** BEGIN Excerpt **
Lord Browne played down the role of nuclear defence. Picture: Getty

Lord Browne played down the role of nuclear defence. Picture: Getty

FORMER defence secretary Lord Browne believes the UK should stop deploying nuclear submarines around the clock.

The Labour peer said yesterday that nuclear weapons should play less of a role in defence strategy, arguing Britain should “step down” from “continuous at sea deterrence (CASD)”.

The view, expressed in a House of Lords debate on nuclear disarmament, is at odds with the UK Government’s insistence on updating Trident with an identical replacement.

The SNP said last night that the comments created confusion around Labour’s nuclear policy and added weight to the argument for independence.

Lord Browne said that although the focus had shifted away from the multilateral disarmament agenda, there was a need for the “relentless pursuit” of nuclear weapons reductions.

He said it was becoming clearer that deterrence as a cornerstone of defence strategy was “decreasingly effective and increasingly risky”.

As nuclear technology spread, it would be more difficult to prevent acts of nuclear terrorism and more difficult to pinpoint the state responsible for an attack, he argued.

“That’s not to say that nuclear weapons are irrelevant in the 21st century. It is to say that they offer less of an insurance policy against the challenges we will face in the future.”
** END Excerpt **
** BEGIN Material supplied **
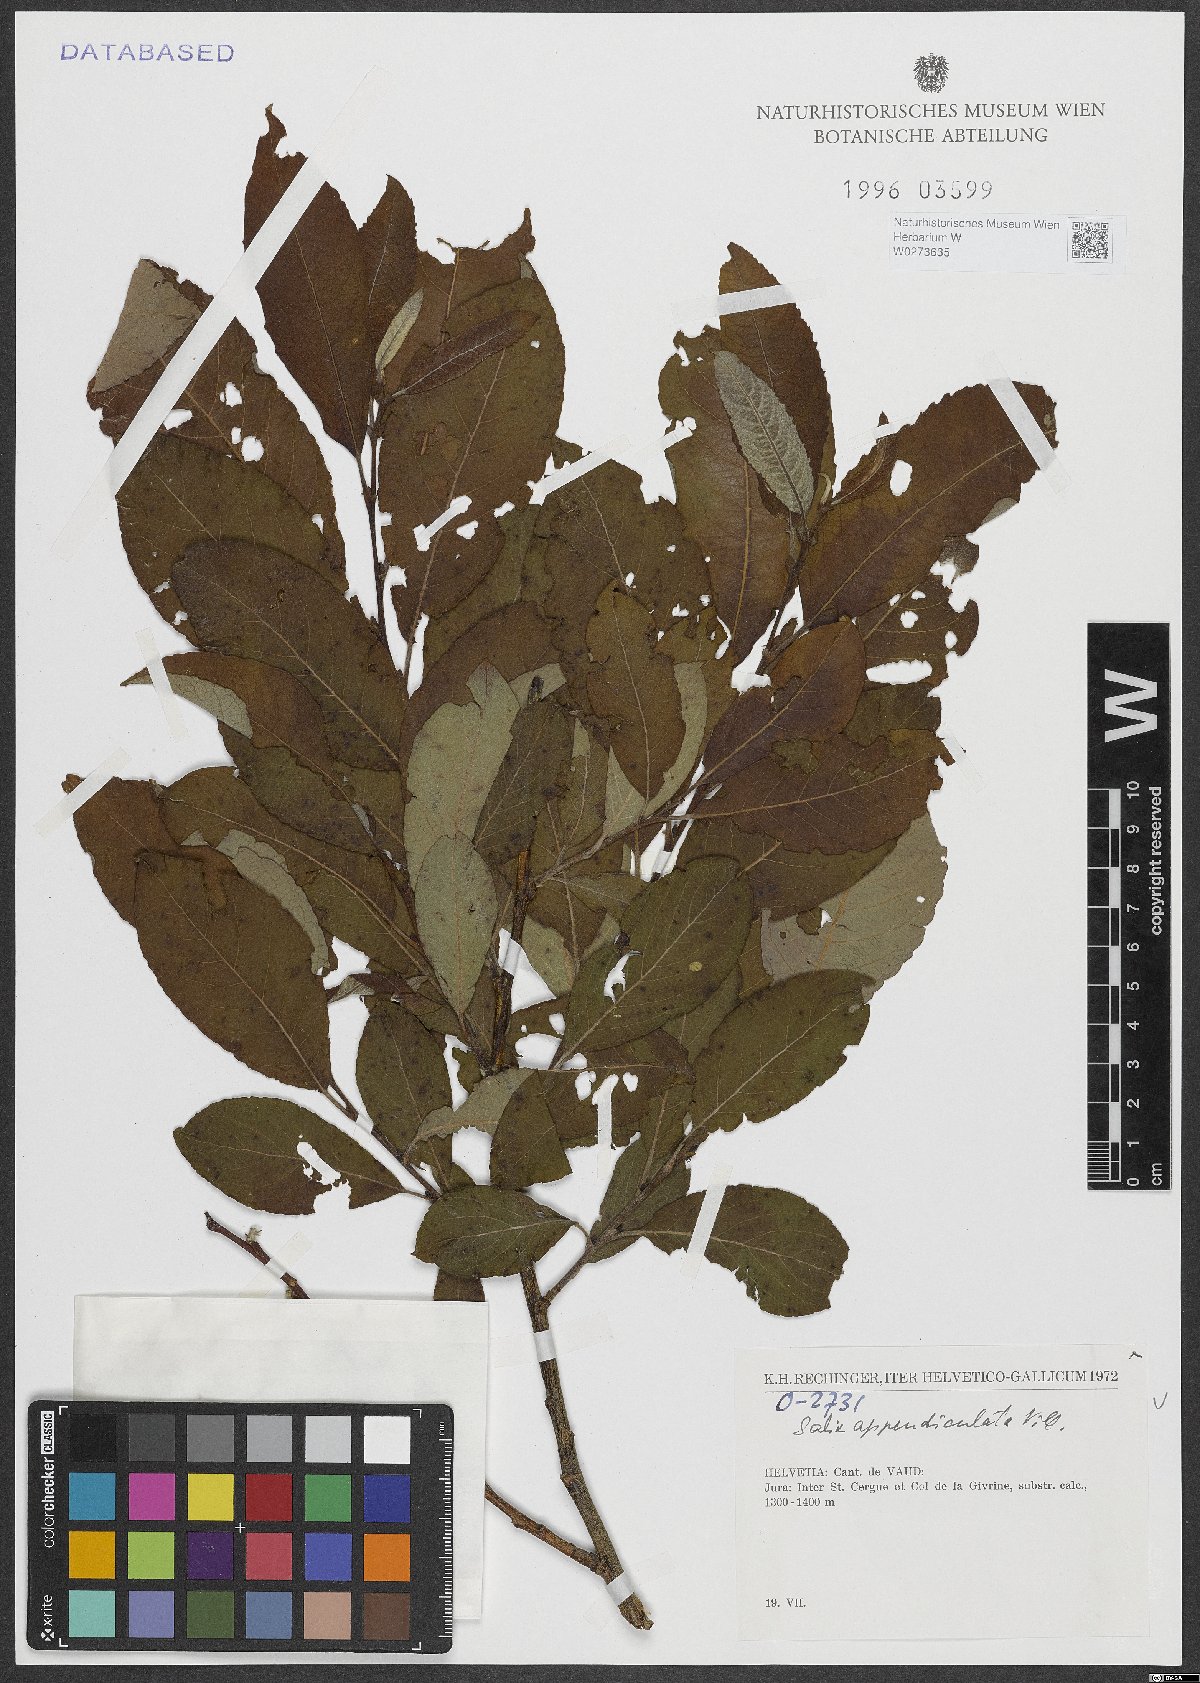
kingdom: Plantae
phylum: Tracheophyta
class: Magnoliopsida
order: Malpighiales
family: Salicaceae
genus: Salix
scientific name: Salix appendiculata
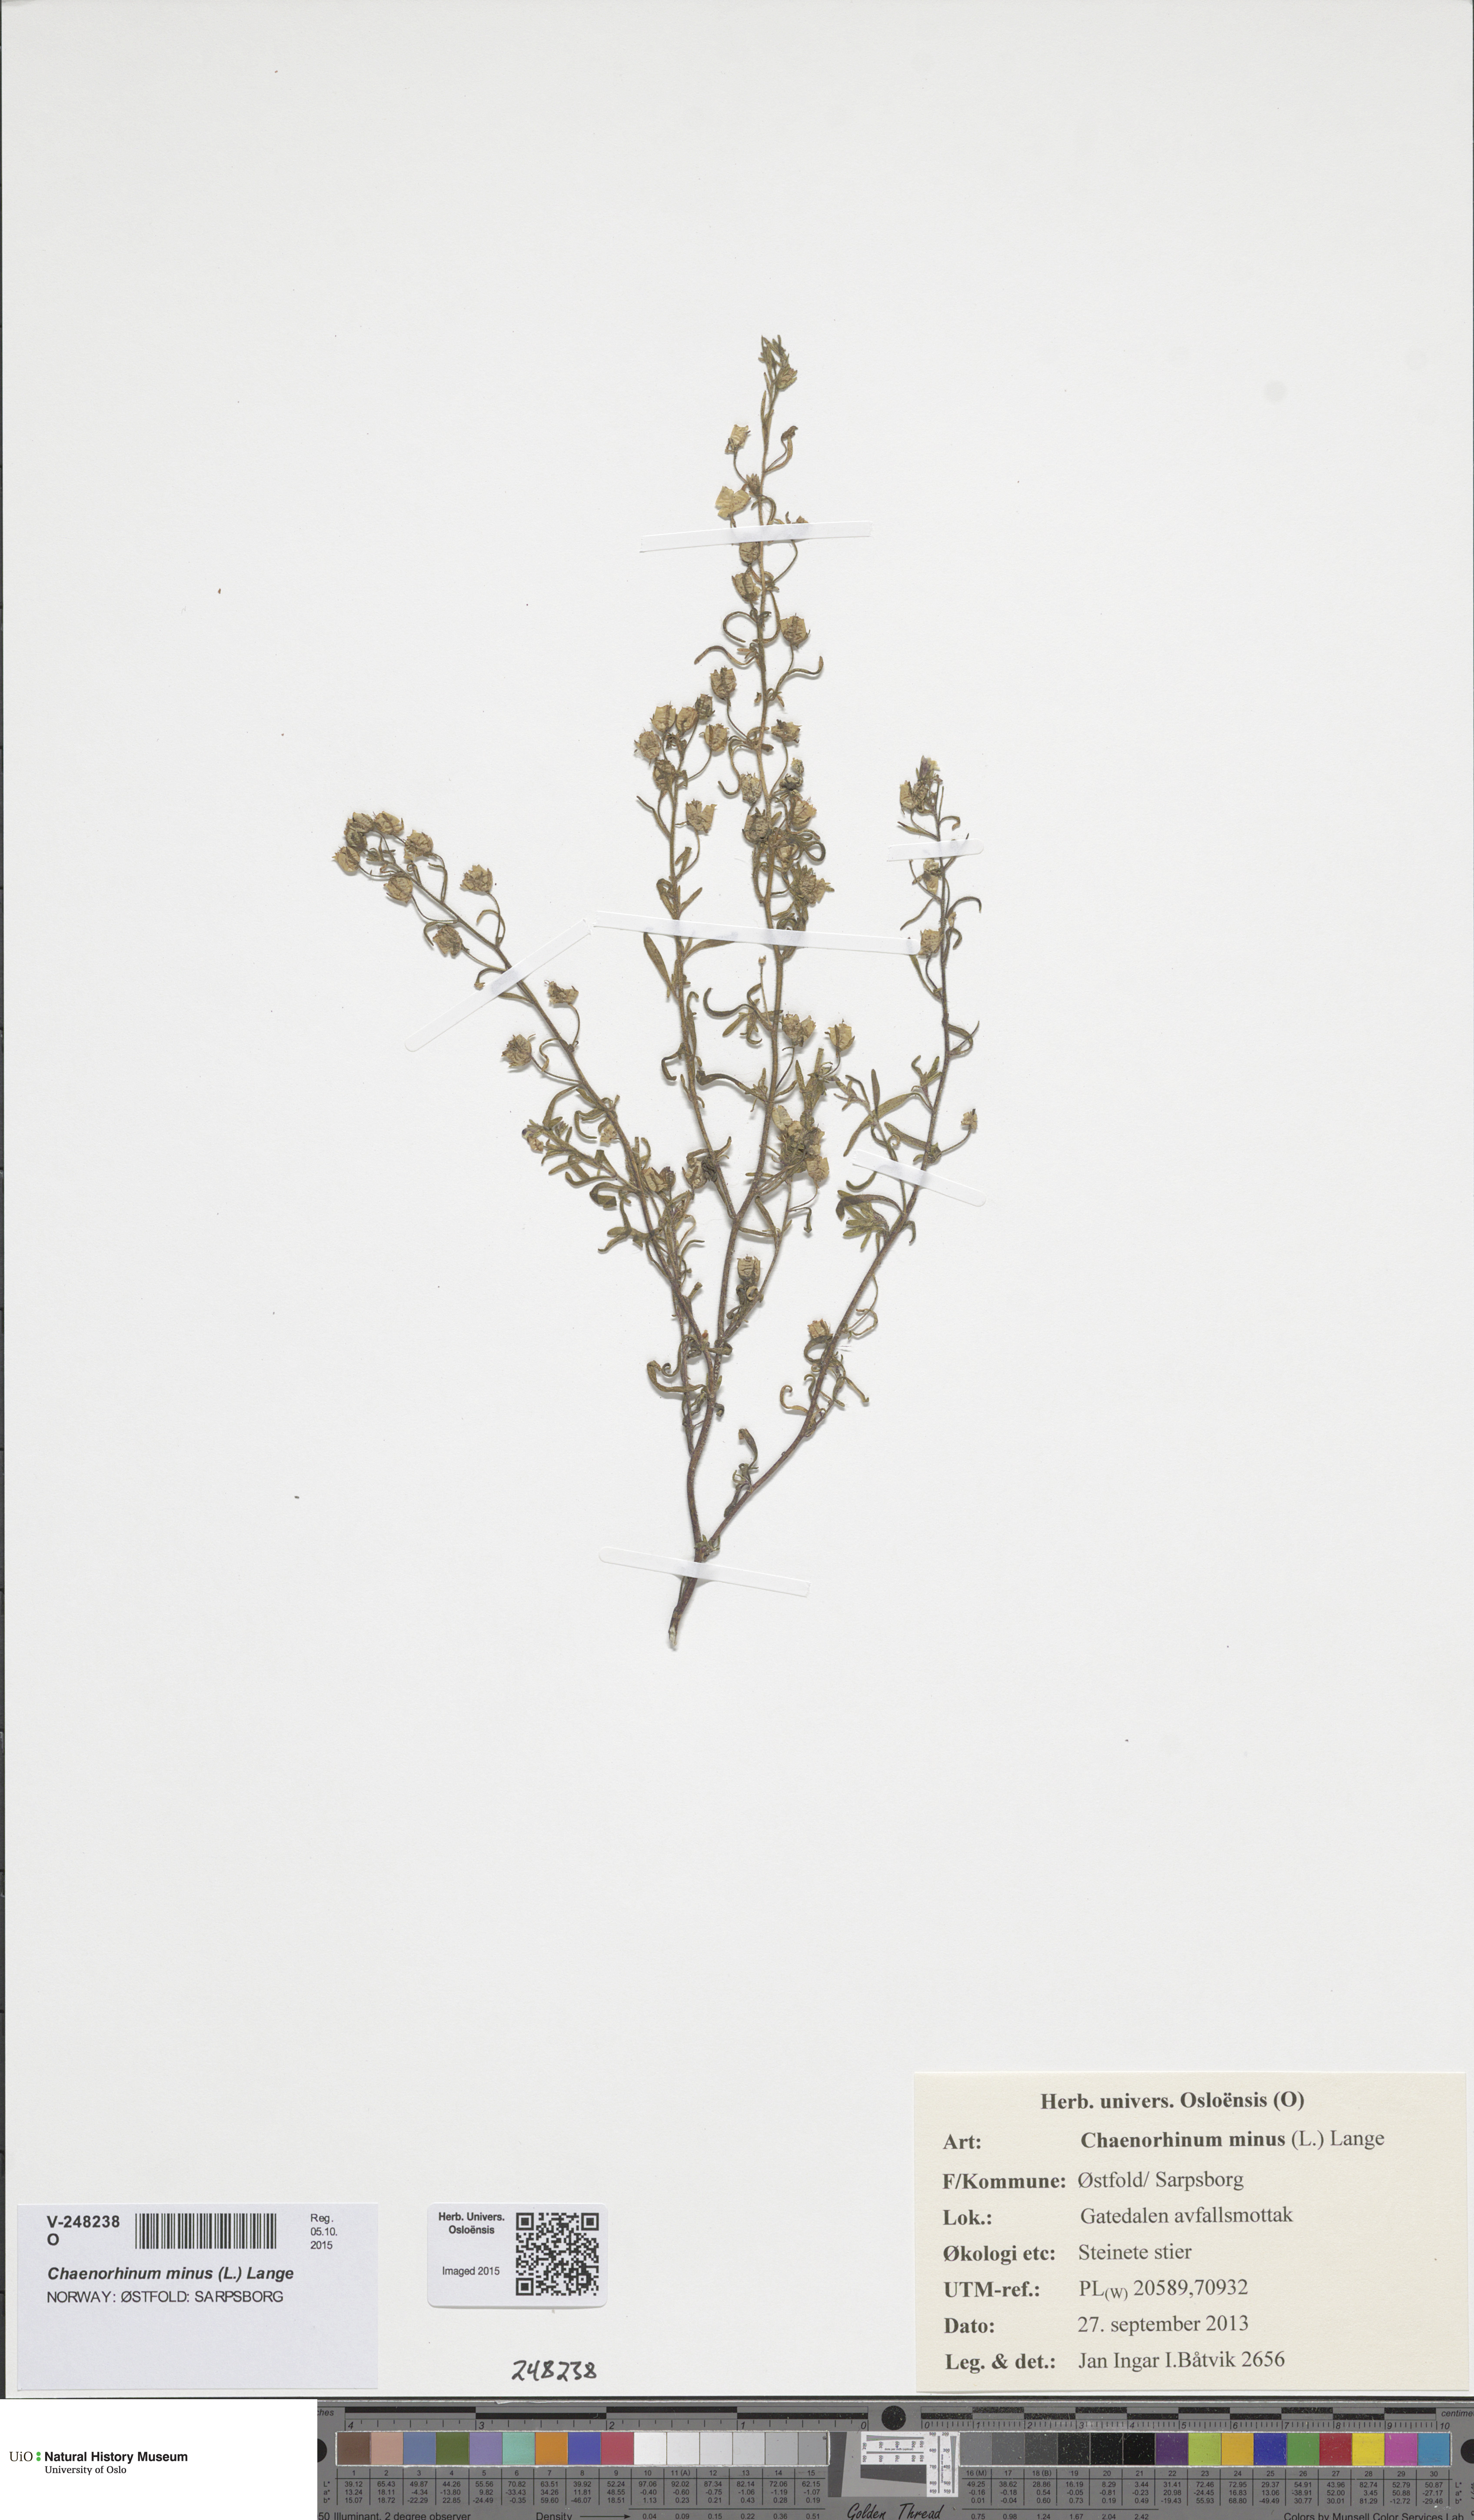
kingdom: Plantae
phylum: Tracheophyta
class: Magnoliopsida
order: Lamiales
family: Plantaginaceae
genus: Chaenorhinum
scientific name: Chaenorhinum minus
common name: Dwarf snapdragon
** END Material supplied **
Extract the full article on Lord Browne's views on nuclear deterrence, word for word. The material comes from a separate source.

■ **Finished task**
Lord Browne played down the role of nuclear defence. Picture: Getty

Lord Browne played down the role of nuclear defence. Picture: Getty

FORMER defence secretary Lord Browne believes the UK should stop deploying nuclear submarines around the clock.

The Labour peer said yesterday that nuclear weapons should play less of a role in defence strategy, arguing Britain should “step down” from “continuous at sea deterrence (CASD)”.

The view, expressed in a House of Lords debate on nuclear disarmament, is at odds with the UK Government’s insistence on updating Trident with an identical replacement.

The SNP said last night that the comments created confusion around Labour’s nuclear policy and added weight to the argument for independence.

Lord Browne said that although the focus had shifted away from the multilateral disarmament agenda, there was a need for the “relentless pursuit” of nuclear weapons reductions.

He said it was becoming clearer that deterrence as a cornerstone of defence strategy was “decreasingly effective and increasingly risky”.

As nuclear technology spread, it would be more difficult to prevent acts of nuclear terrorism and more difficult to pinpoint the state responsible for an attack, he argued.

“That’s not to say that nuclear weapons are irrelevant in the 21st century. It is to say that they offer less of an insurance policy against the challenges we will face in the future.”